-- Supplied material follows --
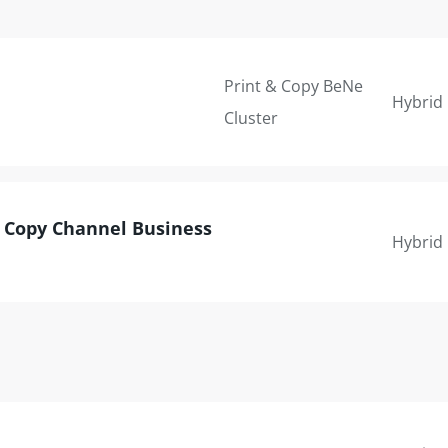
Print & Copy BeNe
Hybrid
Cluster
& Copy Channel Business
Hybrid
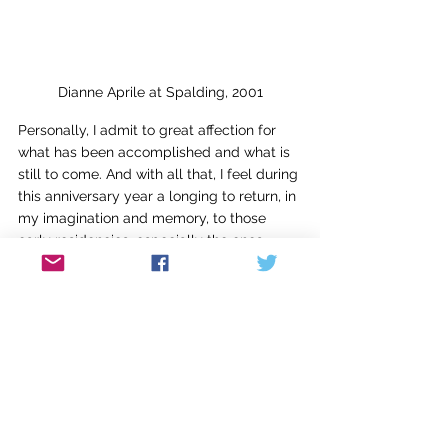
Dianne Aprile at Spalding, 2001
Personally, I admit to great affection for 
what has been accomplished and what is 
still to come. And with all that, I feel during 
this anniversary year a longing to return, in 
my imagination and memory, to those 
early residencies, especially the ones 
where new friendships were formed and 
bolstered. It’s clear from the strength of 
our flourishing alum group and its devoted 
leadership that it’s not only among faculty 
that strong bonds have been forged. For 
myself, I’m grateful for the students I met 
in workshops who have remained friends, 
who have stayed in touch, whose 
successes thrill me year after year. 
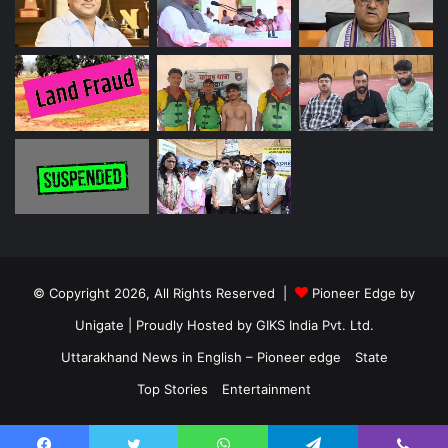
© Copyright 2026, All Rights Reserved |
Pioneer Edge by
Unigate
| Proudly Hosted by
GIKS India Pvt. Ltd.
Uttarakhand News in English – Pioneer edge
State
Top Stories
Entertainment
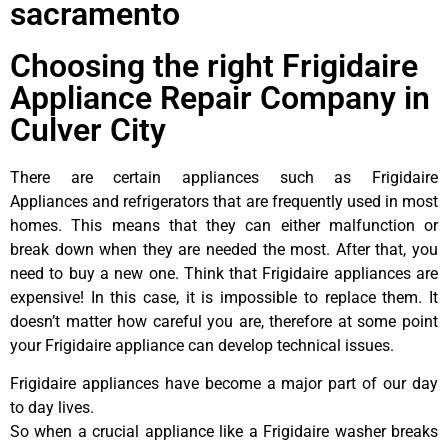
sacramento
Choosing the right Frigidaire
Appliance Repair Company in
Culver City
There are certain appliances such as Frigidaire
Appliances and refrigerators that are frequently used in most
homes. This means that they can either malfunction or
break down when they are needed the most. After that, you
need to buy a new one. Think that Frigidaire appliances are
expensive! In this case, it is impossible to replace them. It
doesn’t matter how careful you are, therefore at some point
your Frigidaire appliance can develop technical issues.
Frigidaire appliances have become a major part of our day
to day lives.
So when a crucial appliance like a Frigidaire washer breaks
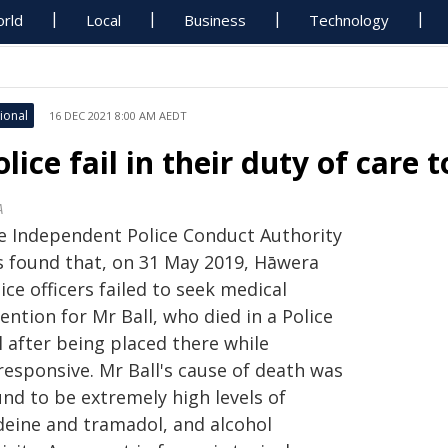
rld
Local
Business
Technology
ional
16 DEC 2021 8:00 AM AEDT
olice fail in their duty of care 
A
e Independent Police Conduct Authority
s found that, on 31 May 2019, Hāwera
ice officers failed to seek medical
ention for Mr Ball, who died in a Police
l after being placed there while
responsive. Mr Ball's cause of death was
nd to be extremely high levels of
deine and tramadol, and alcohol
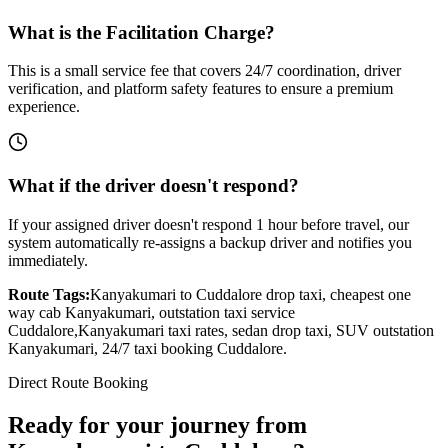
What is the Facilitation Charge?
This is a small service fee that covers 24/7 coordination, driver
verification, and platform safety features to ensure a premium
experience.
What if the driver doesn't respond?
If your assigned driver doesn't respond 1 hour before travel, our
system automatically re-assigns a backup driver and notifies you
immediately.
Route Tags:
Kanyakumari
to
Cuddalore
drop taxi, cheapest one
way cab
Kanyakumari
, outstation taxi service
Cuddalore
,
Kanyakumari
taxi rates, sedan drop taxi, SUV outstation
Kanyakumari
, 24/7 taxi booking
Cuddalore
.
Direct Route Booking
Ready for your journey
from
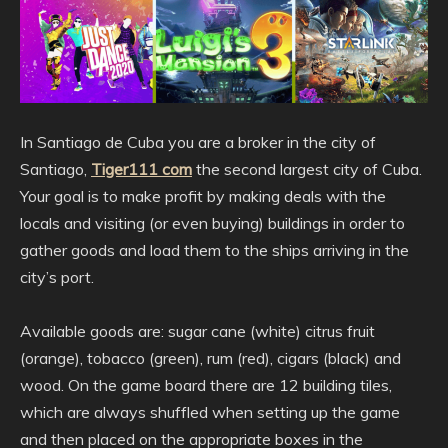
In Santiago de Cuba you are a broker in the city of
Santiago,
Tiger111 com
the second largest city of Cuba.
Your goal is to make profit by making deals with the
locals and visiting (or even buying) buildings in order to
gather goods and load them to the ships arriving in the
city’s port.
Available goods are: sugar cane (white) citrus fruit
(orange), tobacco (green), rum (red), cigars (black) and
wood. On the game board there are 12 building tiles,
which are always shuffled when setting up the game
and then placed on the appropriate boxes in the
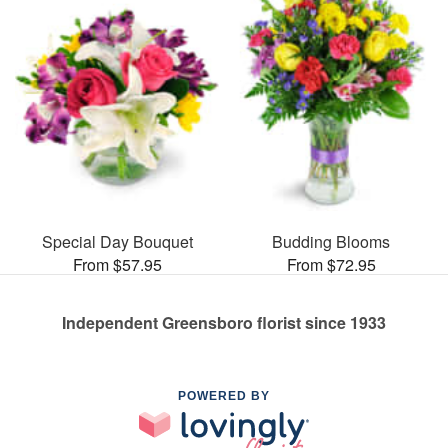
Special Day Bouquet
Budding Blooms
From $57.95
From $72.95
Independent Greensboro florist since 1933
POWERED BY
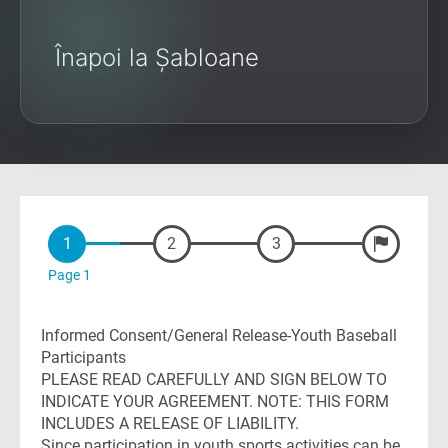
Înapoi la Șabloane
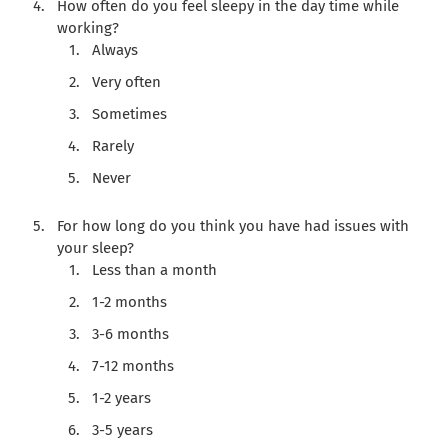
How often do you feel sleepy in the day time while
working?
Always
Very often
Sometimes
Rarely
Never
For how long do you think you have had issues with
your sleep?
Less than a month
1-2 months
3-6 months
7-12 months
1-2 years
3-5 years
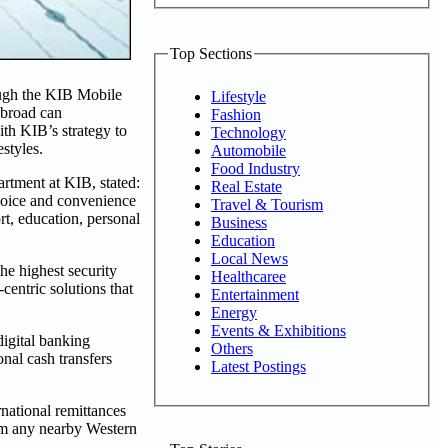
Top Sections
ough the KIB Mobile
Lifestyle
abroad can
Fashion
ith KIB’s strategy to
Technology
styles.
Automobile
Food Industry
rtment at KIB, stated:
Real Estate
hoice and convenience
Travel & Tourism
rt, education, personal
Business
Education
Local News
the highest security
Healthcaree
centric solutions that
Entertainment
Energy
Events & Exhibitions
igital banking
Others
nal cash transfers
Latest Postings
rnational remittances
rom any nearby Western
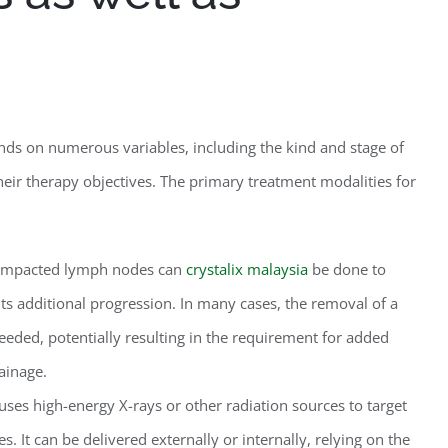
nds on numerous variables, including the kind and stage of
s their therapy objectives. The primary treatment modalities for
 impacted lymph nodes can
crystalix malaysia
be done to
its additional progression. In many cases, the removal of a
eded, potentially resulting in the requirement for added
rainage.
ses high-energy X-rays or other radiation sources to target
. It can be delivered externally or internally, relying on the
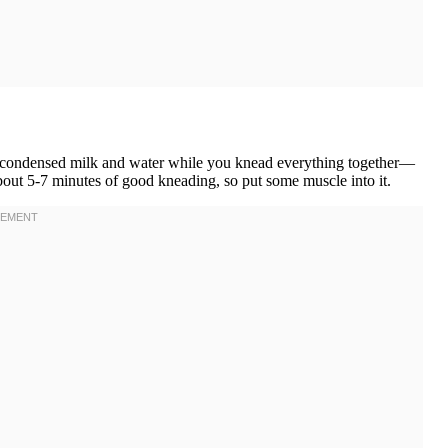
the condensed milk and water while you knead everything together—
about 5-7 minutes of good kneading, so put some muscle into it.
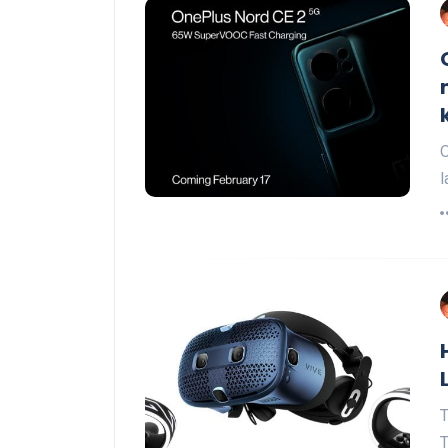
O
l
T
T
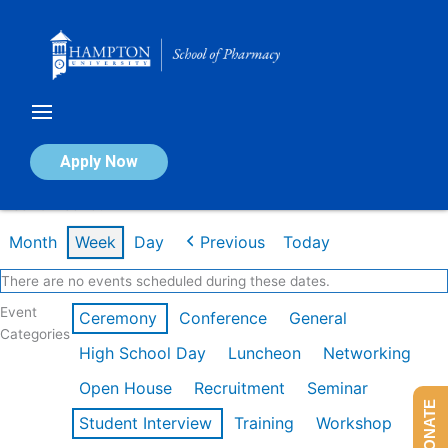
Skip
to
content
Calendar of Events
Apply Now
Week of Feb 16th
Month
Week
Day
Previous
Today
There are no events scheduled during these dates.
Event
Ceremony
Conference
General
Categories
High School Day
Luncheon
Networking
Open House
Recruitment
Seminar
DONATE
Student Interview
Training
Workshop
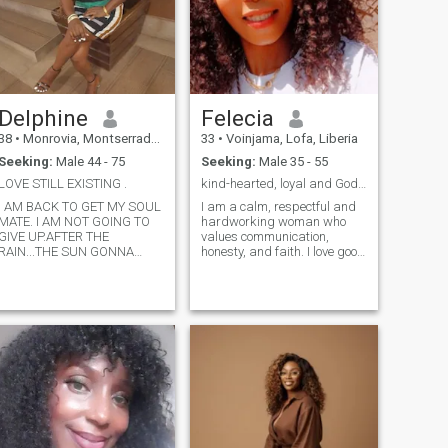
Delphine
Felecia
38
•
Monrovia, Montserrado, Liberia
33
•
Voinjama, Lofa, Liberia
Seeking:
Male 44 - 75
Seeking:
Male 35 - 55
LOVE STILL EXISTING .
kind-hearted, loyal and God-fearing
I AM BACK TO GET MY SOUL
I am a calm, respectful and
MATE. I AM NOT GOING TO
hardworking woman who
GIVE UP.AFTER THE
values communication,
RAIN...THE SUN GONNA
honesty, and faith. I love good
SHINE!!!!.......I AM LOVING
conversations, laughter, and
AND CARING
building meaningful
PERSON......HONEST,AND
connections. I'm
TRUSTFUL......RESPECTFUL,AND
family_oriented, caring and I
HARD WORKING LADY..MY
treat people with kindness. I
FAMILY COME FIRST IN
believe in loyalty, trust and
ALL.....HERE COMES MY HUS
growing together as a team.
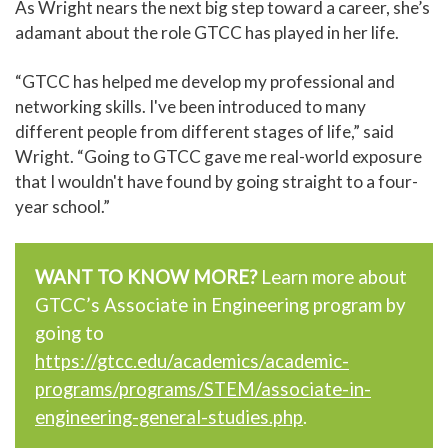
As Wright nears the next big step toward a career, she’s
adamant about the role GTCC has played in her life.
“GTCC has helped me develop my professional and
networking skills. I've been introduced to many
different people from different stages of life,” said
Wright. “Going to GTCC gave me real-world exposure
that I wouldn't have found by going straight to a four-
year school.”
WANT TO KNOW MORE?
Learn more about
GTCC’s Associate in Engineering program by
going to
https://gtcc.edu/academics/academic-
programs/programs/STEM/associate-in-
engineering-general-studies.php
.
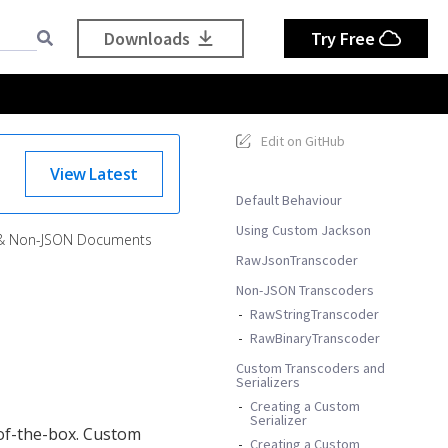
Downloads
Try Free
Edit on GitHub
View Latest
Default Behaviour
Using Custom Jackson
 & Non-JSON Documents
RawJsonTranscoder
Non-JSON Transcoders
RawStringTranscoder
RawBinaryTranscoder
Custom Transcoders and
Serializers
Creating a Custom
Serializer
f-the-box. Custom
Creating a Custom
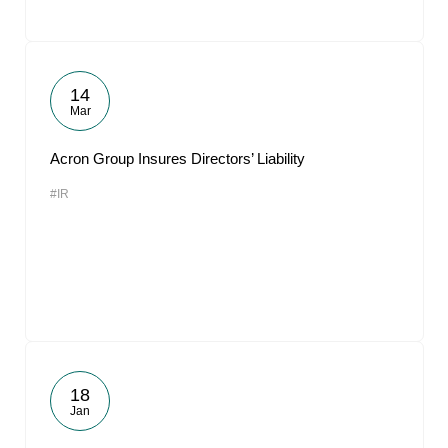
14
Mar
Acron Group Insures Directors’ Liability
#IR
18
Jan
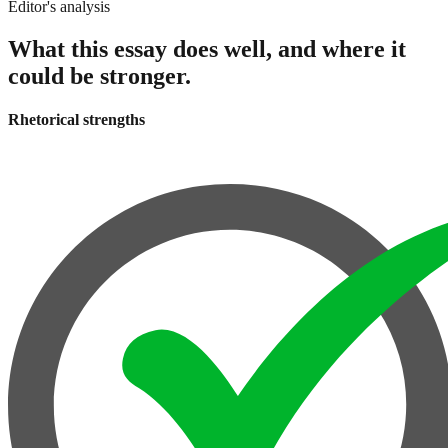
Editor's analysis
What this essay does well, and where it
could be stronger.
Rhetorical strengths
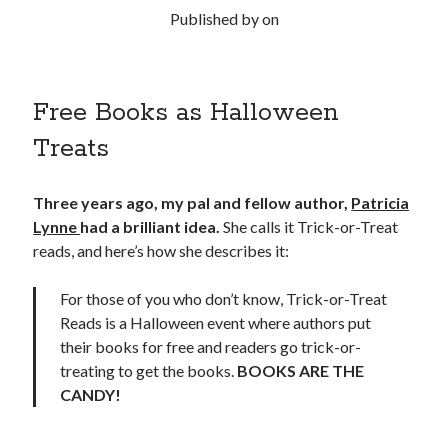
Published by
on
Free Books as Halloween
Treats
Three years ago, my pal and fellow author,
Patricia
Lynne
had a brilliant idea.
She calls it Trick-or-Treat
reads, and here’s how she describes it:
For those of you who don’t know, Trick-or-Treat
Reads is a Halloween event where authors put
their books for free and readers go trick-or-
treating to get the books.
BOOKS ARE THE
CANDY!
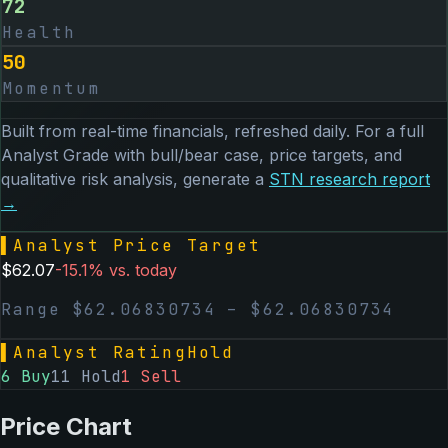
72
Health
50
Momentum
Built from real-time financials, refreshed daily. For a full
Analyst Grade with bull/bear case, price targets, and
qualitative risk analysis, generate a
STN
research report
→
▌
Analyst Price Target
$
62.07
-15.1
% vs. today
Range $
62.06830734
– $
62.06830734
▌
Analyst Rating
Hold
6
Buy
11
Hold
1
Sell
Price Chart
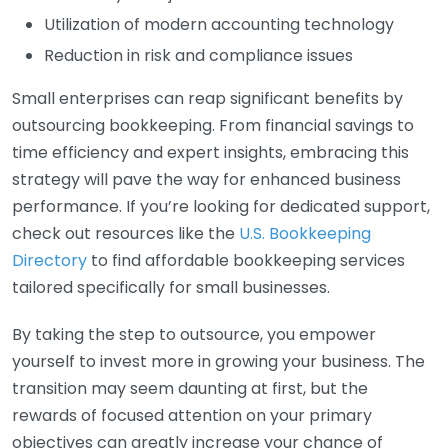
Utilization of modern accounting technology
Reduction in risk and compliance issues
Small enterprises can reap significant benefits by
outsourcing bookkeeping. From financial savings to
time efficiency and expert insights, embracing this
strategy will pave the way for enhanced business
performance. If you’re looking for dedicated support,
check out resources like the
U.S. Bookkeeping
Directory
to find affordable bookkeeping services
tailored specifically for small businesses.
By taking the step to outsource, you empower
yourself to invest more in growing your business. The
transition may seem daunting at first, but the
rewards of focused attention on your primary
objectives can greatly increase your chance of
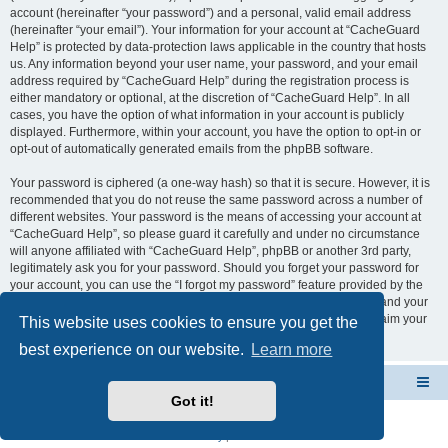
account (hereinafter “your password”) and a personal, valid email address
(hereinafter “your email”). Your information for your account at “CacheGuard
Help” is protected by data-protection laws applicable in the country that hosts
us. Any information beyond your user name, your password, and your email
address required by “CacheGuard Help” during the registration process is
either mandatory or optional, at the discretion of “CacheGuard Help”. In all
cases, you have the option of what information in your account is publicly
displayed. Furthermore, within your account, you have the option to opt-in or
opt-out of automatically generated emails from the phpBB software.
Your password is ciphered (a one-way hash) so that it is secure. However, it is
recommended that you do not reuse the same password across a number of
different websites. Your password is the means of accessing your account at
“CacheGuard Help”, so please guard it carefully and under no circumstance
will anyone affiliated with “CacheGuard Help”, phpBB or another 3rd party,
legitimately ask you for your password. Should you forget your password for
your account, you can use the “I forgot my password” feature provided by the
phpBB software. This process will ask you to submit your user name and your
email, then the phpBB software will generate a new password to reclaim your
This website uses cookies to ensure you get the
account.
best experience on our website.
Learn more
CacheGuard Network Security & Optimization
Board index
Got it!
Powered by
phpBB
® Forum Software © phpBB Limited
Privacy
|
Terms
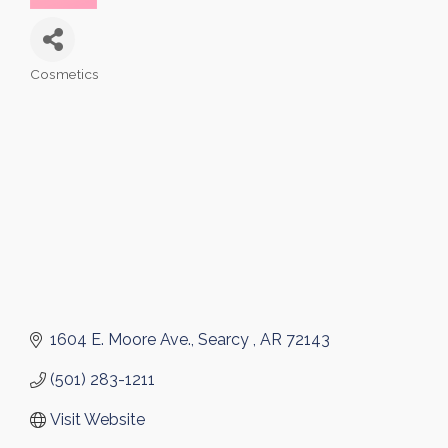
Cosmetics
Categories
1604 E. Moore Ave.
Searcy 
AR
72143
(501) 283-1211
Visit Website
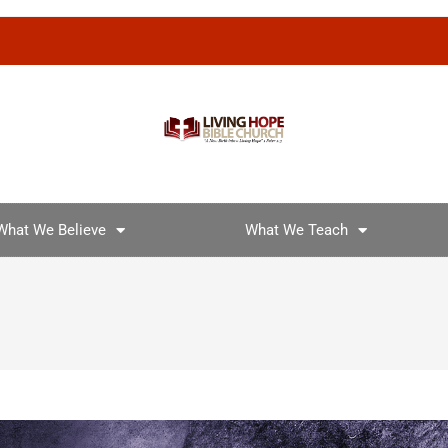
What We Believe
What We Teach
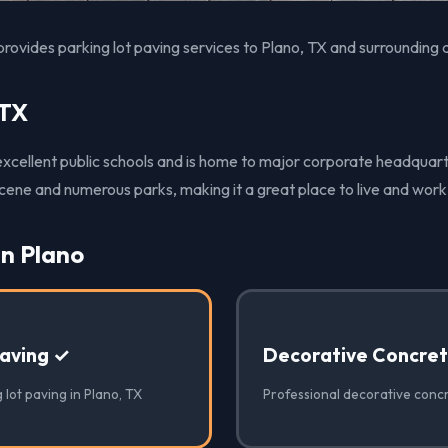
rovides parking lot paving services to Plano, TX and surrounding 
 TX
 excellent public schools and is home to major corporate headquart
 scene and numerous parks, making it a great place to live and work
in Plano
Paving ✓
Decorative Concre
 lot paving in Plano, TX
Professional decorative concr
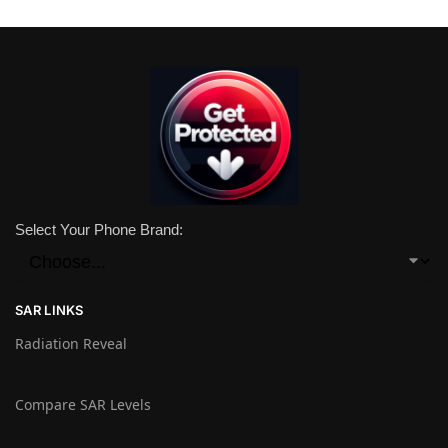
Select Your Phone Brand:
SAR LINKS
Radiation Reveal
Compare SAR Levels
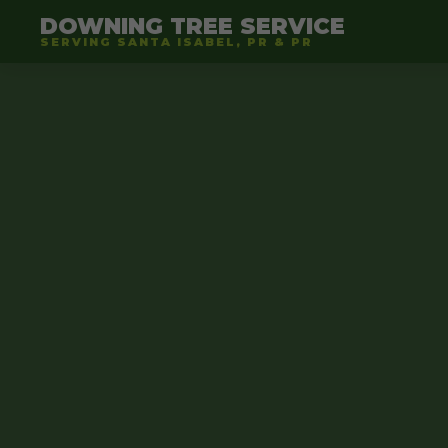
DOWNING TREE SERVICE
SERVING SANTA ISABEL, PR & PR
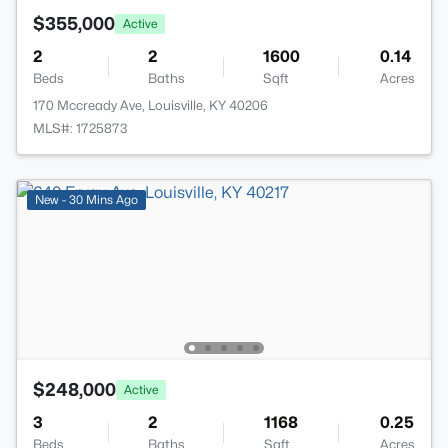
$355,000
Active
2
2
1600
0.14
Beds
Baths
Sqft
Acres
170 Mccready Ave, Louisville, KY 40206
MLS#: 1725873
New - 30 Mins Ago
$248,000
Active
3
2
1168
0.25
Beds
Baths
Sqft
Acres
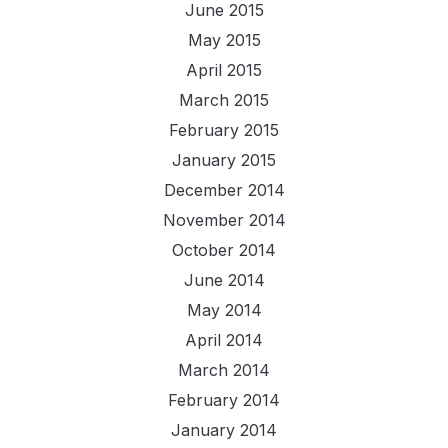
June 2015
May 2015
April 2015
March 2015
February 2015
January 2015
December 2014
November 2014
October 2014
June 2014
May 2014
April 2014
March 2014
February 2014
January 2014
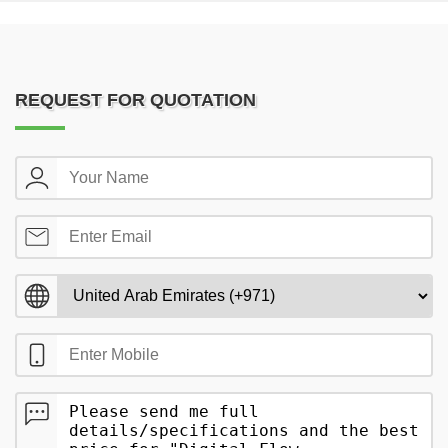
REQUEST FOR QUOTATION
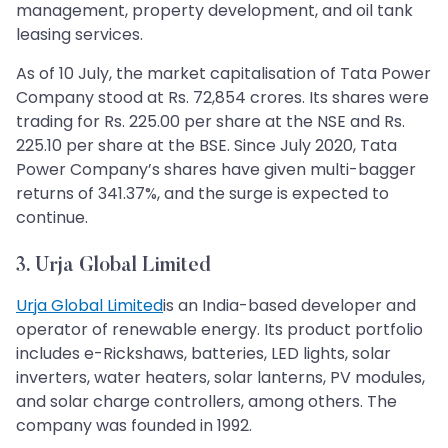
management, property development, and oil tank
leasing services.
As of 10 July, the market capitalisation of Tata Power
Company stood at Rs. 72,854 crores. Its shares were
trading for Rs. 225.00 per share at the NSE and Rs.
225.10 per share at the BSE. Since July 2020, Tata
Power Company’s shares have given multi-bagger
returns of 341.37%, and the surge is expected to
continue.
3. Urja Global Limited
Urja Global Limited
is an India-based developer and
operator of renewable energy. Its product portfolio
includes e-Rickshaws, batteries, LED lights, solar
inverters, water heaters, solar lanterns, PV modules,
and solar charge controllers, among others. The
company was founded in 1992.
-- Supplied material concluded --
__Job__
Transcribe the text of the data, starting at the very beginning and continuing up to and including the line containing "successes thrill me year after year.". Leave out the pictures.

__Solved exercise__
Print & Copy BeNe
Hybrid
Cluster
& Copy Channel Business
Hybrid
Dianne Aprile at Spalding, 2001
Personally, I admit to great affection for 
what has been accomplished and what is 
still to come. And with all that, I feel during 
this anniversary year a longing to return, in 
my imagination and memory, to those 
early residencies, especially the ones 
where new friendships were formed and 
bolstered. It’s clear from the strength of 
our flourishing alum group and its devoted 
leadership that it’s not only among faculty 
that strong bonds have been forged. For 
myself, I’m grateful for the students I met 
in workshops who have remained friends, 
who have stayed in touch, whose 
successes thrill me year after year. 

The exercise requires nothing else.